START Information supplied

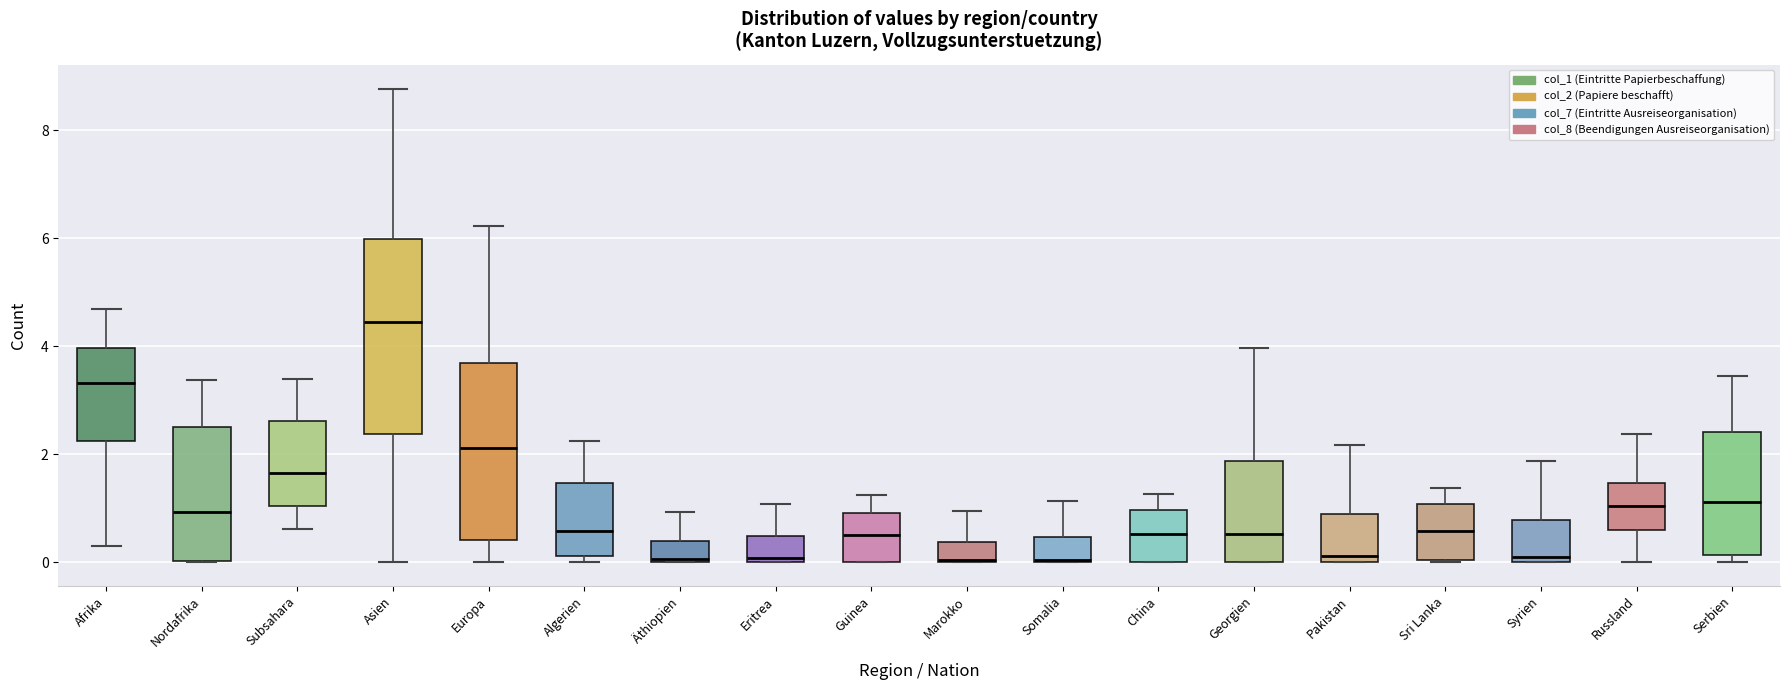

Which box's median line is the highest?

Asien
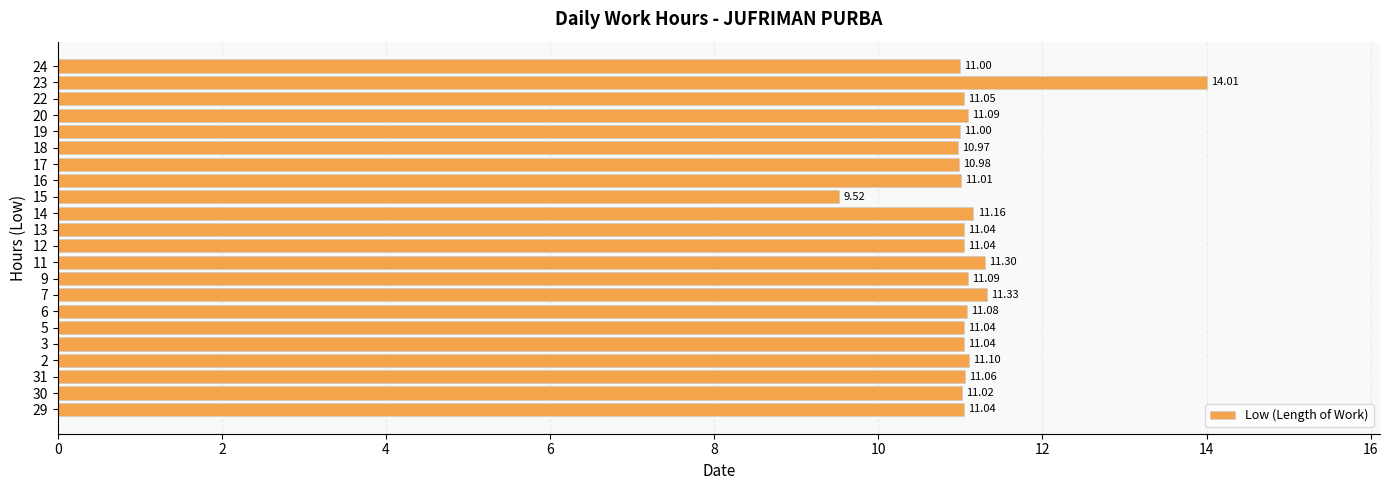

What is the average value?

11.1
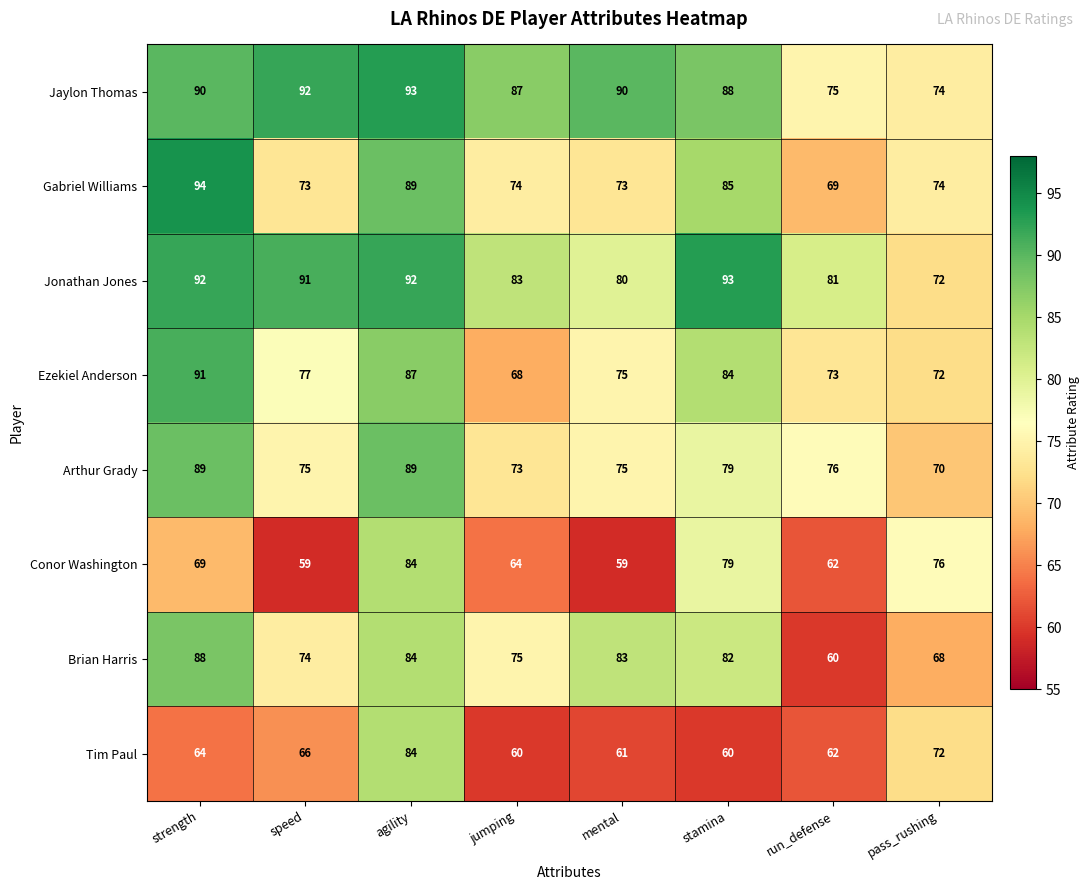

What is the difference between the second highest and second lowest values in the Conor Washington series?

20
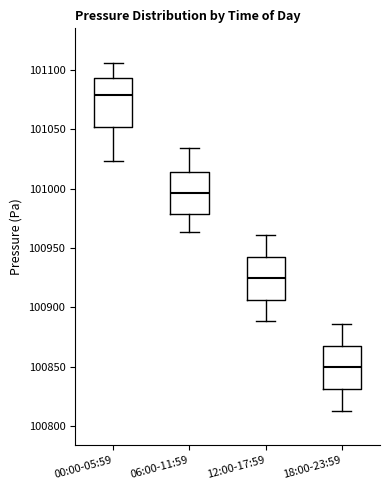

Which box has the highest median line?

00:00-05:59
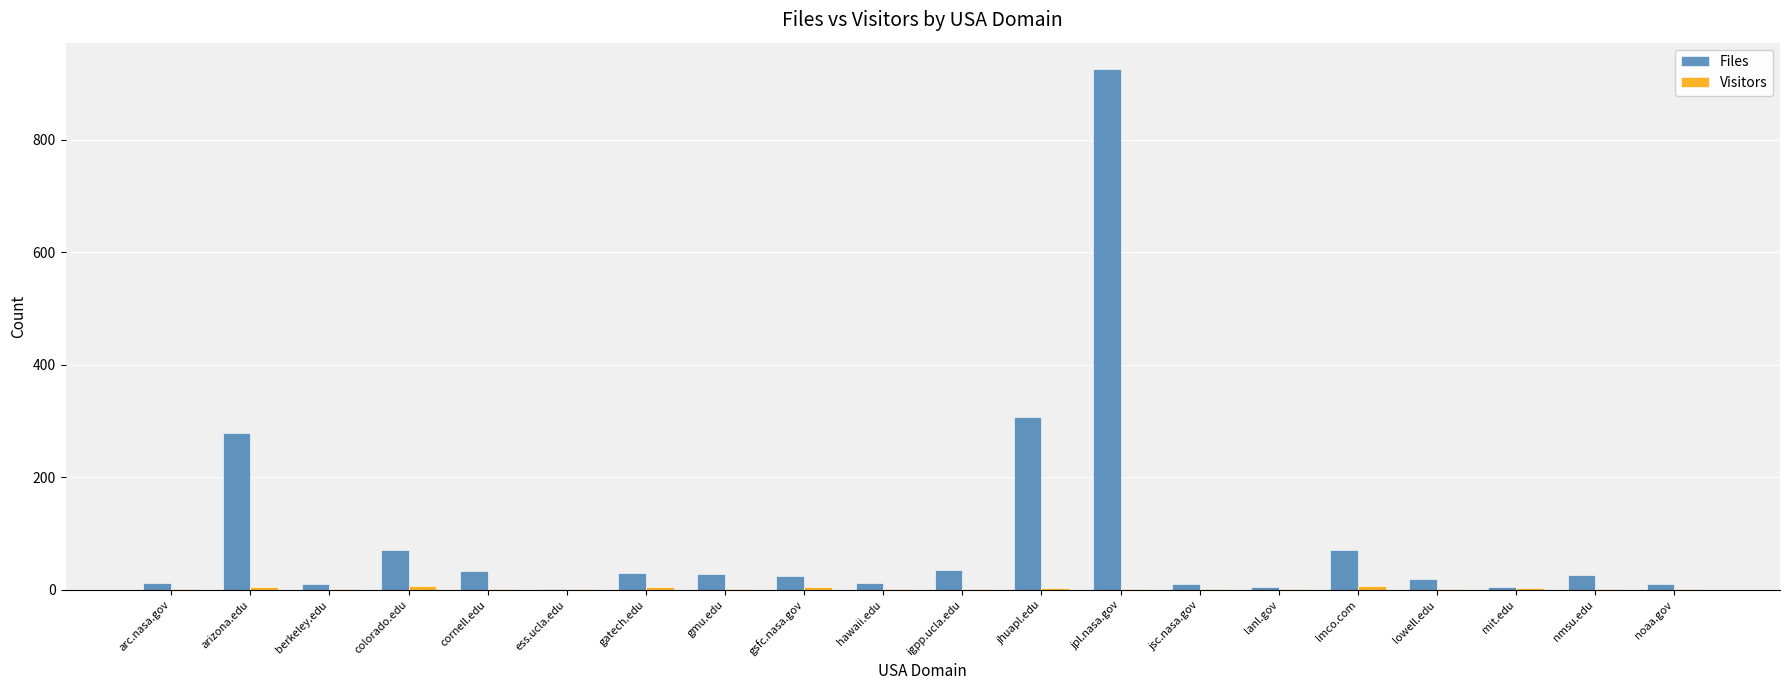

Is it true that Files equals 27 at nmsu.edu?

True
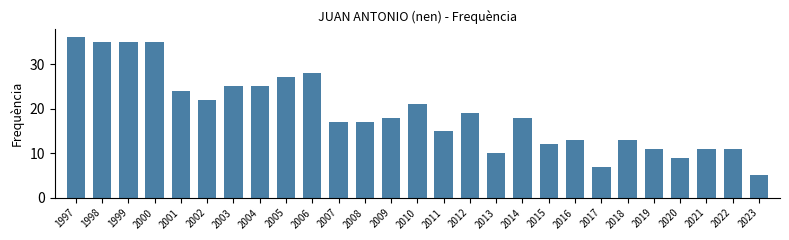

Which category has the lowest value across all series?

2023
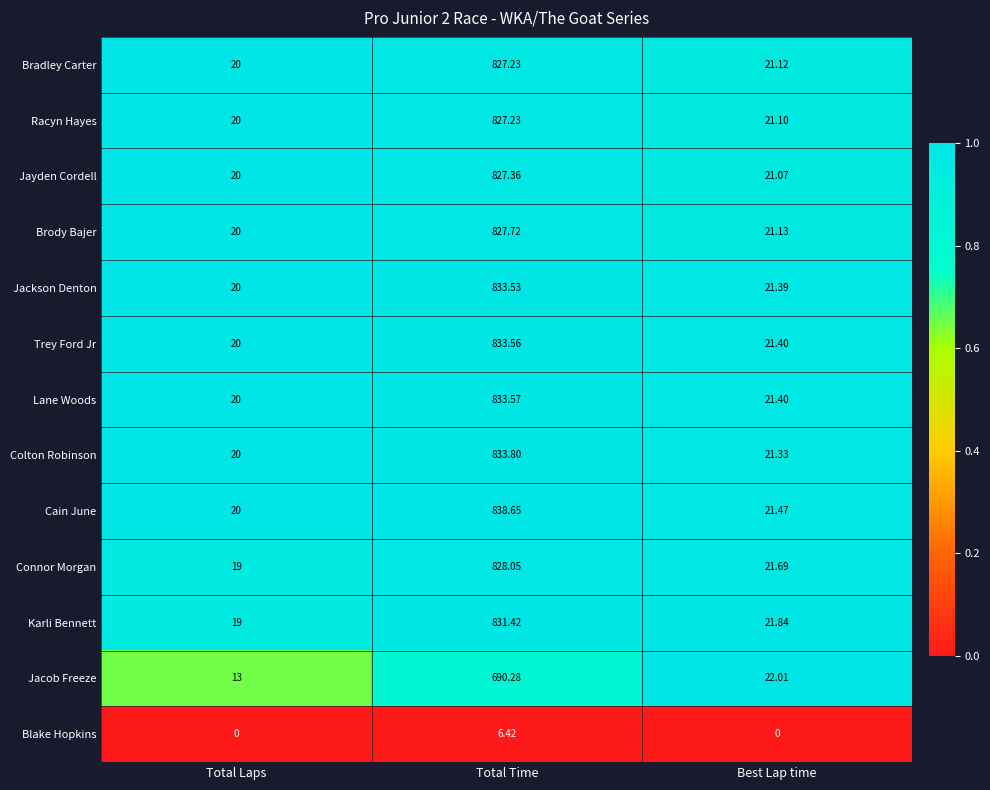

Which series changed the most between Total Time and Best Lap time?

Cain June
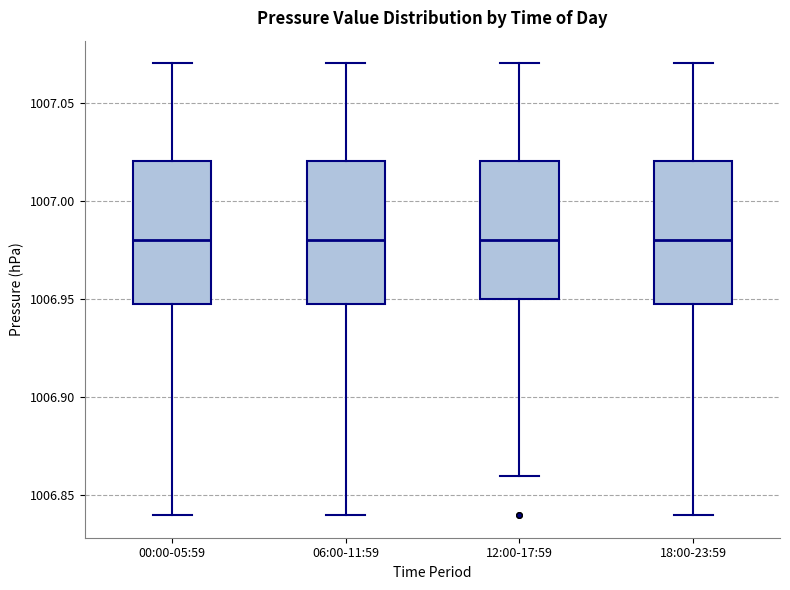

Reading left to right, transcribe this box plot: for each box, give where its median line is, the range the box spans, and where its two whiskers end, as read against the y-axis. The values are not printed on the chart, so give them approximately, as read against the axis.

00:00-05:59: median 1006.98, box 1006.95 to 1007.02, whiskers 1006.84 to 1007.07
06:00-11:59: median 1006.98, box 1006.95 to 1007.02, whiskers 1006.84 to 1007.07
12:00-17:59: median 1006.98, box 1006.95 to 1007.02, whiskers 1006.86 to 1007.07
18:00-23:59: median 1006.98, box 1006.95 to 1007.02, whiskers 1006.84 to 1007.07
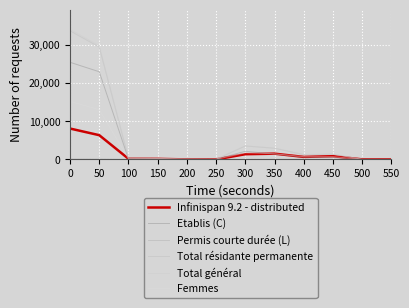

What is the difference between the second highest and second lowest values in the Total général series?

29810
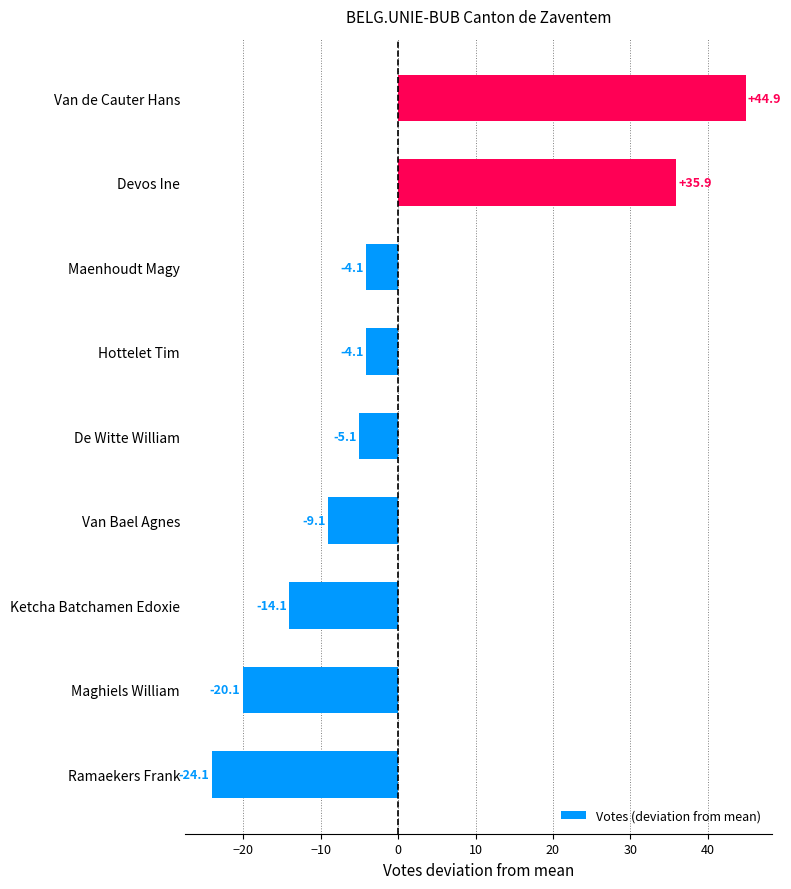

How many positive values are there?

2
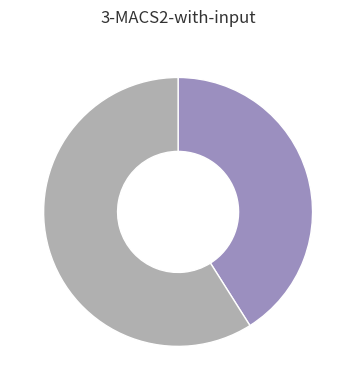

How many segments does this pie chart have?

2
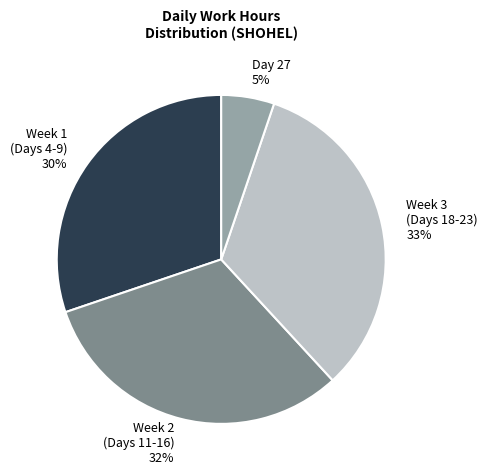

How many slices are in this pie chart?

4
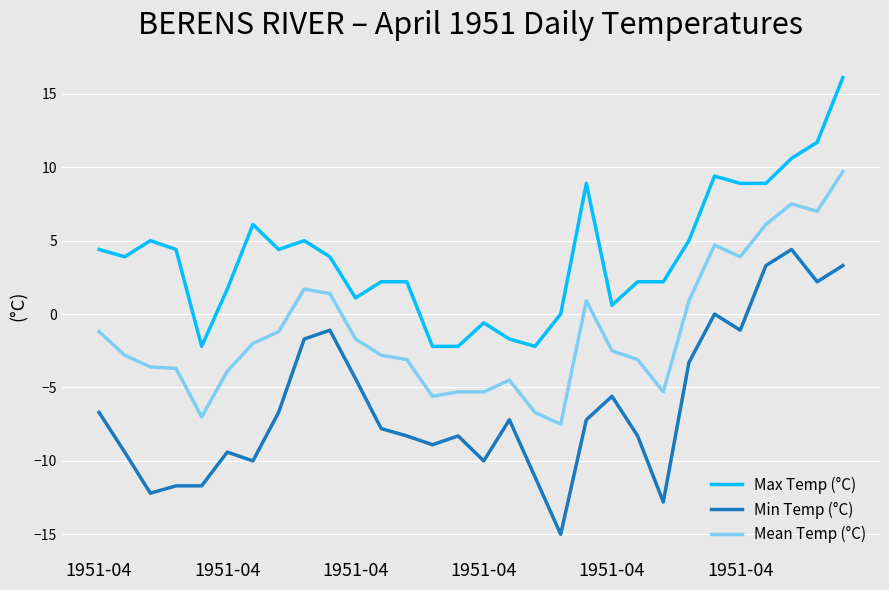

True or false: Mean Temp (°C) and Min Temp (°C) cross at least once.

False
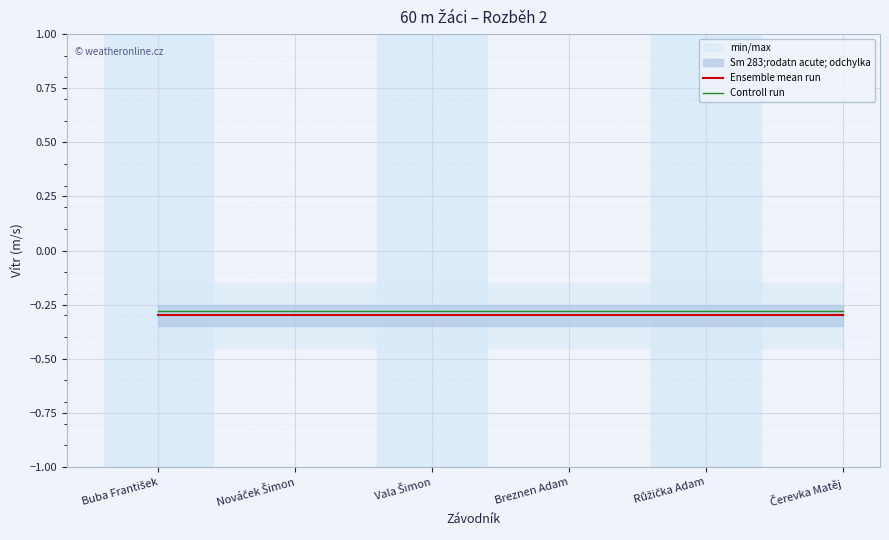

True or false: Controll run and Ensemble mean run cross at least once.

False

END Information supplied

Assigned task
Format the lines from the start of the records through the line containing "Is it true that Files equals 27 at nmsu.edu?" as a numbered list, leaving out blank lines and pictures.

Response for this exercise
1. Which box's median line is the highest?
2. Asien
3. What is the average value?
4. 11.1
5. What is the difference between the second highest and second lowest values in the Conor Washington series?
6. 20
7. Which box has the highest median line?
8. 00:00-05:59
9. Is it true that Files equals 27 at nmsu.edu?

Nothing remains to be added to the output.